Under the long-term, formidable, and deliberate attempts of the anti-communist media of the Soviet Union, the U.S., and Europe to strategically and tactically bury socialism, the prestige of the CPSU dropped dramatically. The image of socialism was ruined and the general public and Party members were ideologically confused. According to incomplete statistics, before the dissolution of the CPSU, about three million Party members resigned and one fifth of the workshop Party organizations and one half of the Party’s grassroots units disbanded or stopped all activities. The CPSU Central Committee’s proposal to voluntarily disband seems to be an established fact in many people’s opinion.

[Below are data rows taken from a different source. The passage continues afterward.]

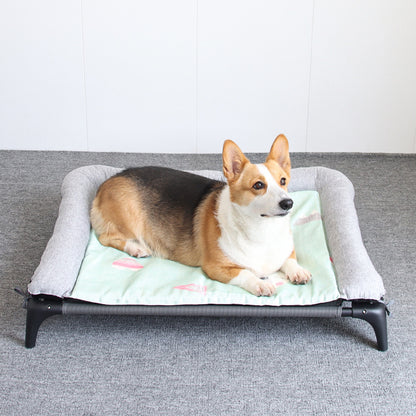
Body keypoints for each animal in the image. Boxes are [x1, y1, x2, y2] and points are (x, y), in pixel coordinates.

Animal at [92, 134, 312, 296]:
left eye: (283, 181)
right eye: (258, 185)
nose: (288, 203)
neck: (262, 230)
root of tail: (106, 183)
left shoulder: (286, 252)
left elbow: (290, 260)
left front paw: (299, 271)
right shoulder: (217, 267)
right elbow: (245, 273)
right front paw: (261, 283)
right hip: (130, 220)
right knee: (106, 237)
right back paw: (136, 248)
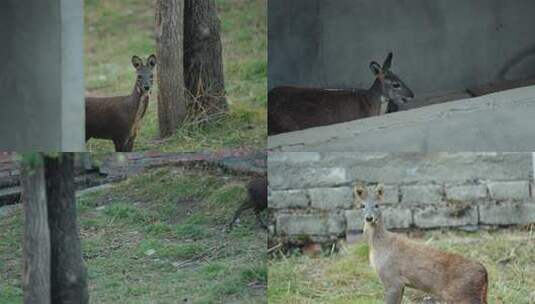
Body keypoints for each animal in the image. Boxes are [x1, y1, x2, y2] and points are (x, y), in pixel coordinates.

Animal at [354, 183, 488, 304]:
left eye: (377, 205)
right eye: (362, 206)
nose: (369, 218)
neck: (378, 246)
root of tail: (484, 272)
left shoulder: (392, 279)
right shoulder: (400, 283)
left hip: (464, 296)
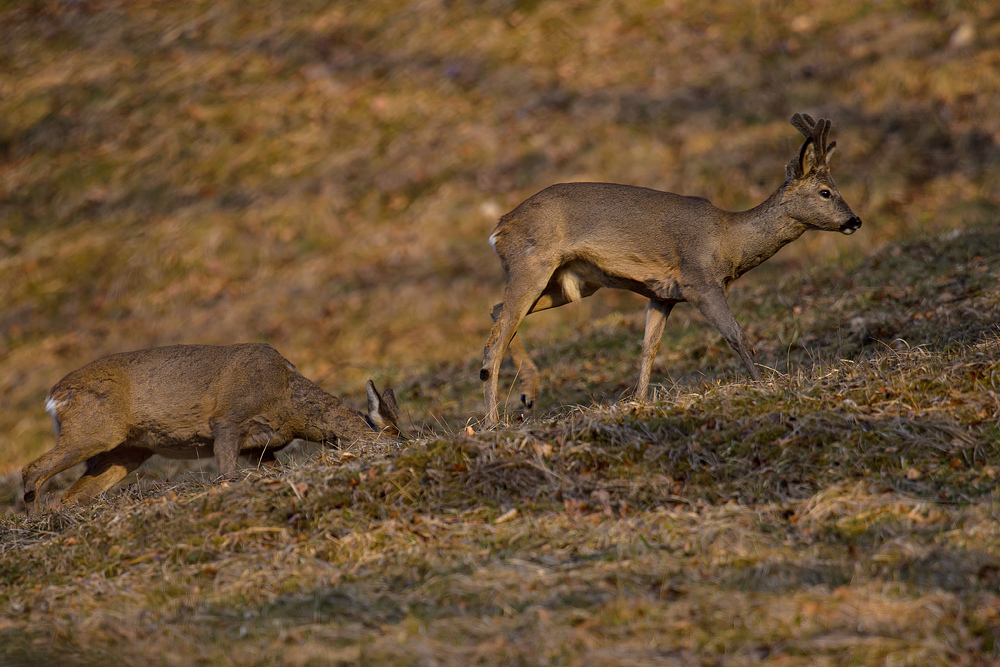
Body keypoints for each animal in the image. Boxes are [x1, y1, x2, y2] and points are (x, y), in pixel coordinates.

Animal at [20, 342, 402, 516]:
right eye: (392, 441)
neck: (285, 400)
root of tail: (54, 397)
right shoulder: (228, 419)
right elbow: (227, 471)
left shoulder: (259, 448)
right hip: (95, 430)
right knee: (32, 469)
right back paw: (33, 514)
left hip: (127, 451)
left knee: (73, 494)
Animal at [480, 112, 864, 426]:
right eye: (826, 191)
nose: (855, 221)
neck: (730, 241)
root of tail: (499, 229)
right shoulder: (701, 283)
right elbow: (737, 336)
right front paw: (765, 386)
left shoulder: (662, 295)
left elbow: (649, 349)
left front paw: (638, 402)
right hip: (533, 263)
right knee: (496, 339)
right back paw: (493, 421)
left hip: (573, 283)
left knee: (497, 311)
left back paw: (527, 395)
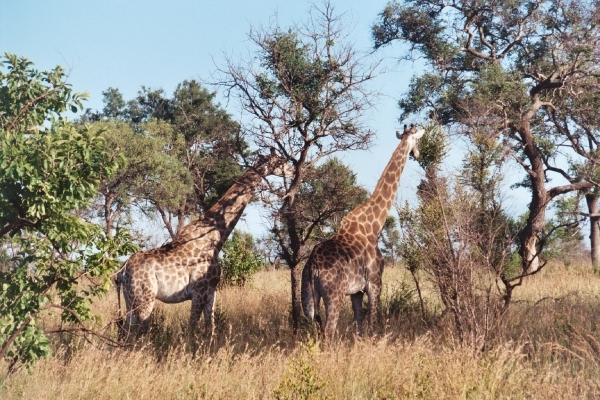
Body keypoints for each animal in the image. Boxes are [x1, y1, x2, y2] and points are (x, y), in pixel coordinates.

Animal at [116, 149, 290, 338]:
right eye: (281, 161)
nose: (292, 170)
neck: (216, 238)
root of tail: (122, 271)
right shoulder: (199, 291)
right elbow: (191, 328)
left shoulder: (211, 291)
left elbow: (210, 328)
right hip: (145, 299)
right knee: (140, 333)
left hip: (129, 299)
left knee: (126, 332)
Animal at [302, 125, 424, 340]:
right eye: (417, 140)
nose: (417, 154)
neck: (373, 225)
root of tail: (312, 265)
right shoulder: (375, 283)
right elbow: (372, 326)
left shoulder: (356, 291)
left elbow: (359, 328)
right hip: (334, 294)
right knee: (329, 332)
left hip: (309, 298)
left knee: (317, 330)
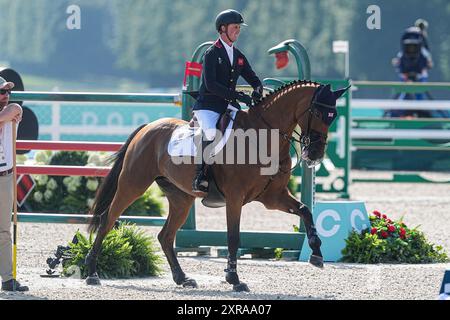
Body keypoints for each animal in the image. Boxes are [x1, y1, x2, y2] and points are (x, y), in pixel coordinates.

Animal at [86, 80, 350, 292]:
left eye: (334, 115)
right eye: (317, 112)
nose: (315, 154)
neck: (264, 136)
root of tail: (148, 128)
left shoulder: (273, 197)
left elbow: (305, 210)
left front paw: (316, 253)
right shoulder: (235, 198)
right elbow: (233, 237)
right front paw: (234, 279)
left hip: (181, 198)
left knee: (165, 236)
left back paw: (183, 278)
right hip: (133, 184)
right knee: (107, 219)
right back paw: (91, 272)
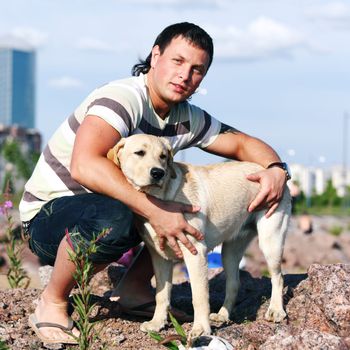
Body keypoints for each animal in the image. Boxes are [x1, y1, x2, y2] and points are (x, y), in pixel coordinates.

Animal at [108, 133, 292, 336]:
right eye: (139, 152)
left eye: (163, 156)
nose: (158, 173)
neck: (159, 199)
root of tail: (272, 173)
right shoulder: (160, 257)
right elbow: (161, 294)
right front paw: (157, 323)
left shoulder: (195, 252)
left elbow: (199, 296)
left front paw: (201, 329)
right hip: (230, 250)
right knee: (234, 283)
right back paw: (223, 315)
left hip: (271, 240)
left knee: (278, 277)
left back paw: (276, 310)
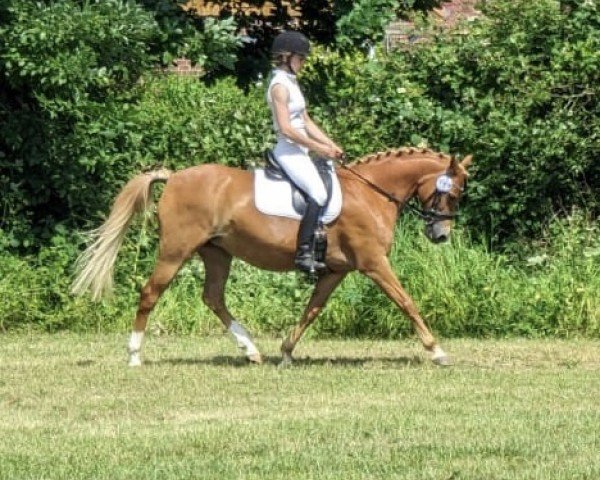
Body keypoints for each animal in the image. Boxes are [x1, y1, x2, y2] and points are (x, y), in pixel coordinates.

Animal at [71, 148, 474, 366]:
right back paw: (134, 355)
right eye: (453, 193)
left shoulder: (336, 271)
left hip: (217, 253)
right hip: (175, 250)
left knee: (213, 297)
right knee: (150, 293)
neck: (371, 193)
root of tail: (172, 177)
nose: (440, 235)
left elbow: (312, 309)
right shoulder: (374, 263)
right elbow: (406, 302)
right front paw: (438, 351)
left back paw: (252, 351)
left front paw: (286, 352)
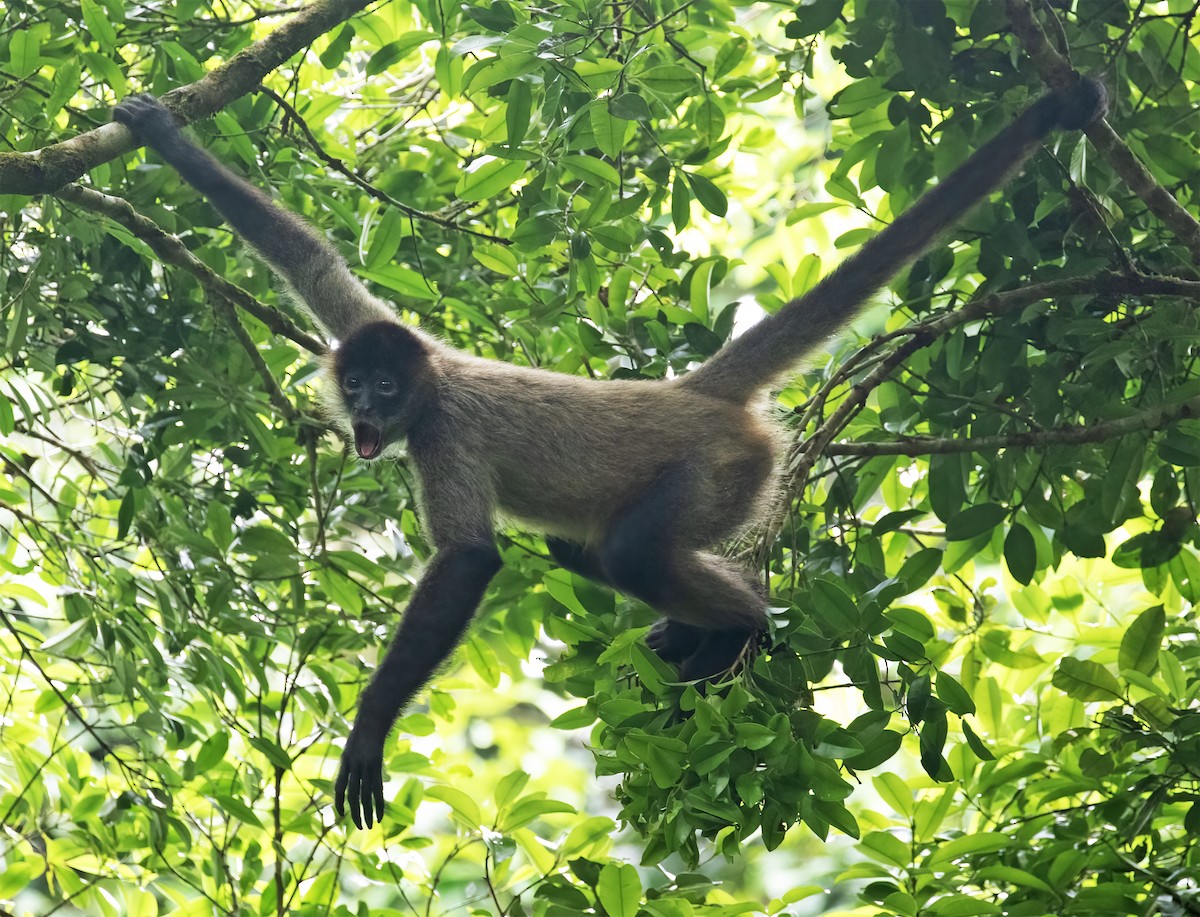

The unison of the general public and the Party members in heart and mind not only required a bond of material interests, but also of spiritual factors. With the latter destroyed, the foundation of the Party fell apart. No wonder that, after August 1991, Yakovlev publicly and demonstratively talked about his individual contribution to the process of pulling the Party off of the political stage. Popov, the editor-in-chief of the journal Voprosy ekonomikii (Economic Affairs) also declared he had eliminated the CPSU.

Endnotes:
[1] Red Flag Manuscript, “The Media Factor in the Disintegration of the Communist Party of the Soviet Union,” April 27, 2011.
http://www.qstheory.cn/hqwg/2011/201108/201104/t20110427_78520.htm.
[2] According to The Andrei Sakharov Museum and Public Center, ( http://www.sakharov-center.ru/asfconf2009/english/node/15) the IDRP’s coordination council had 25 members.
[3] The incident of August 1991, refers to the Soviet coup d’état attempt (August 19–21, 1991), also known as the August Putsch or August Coup.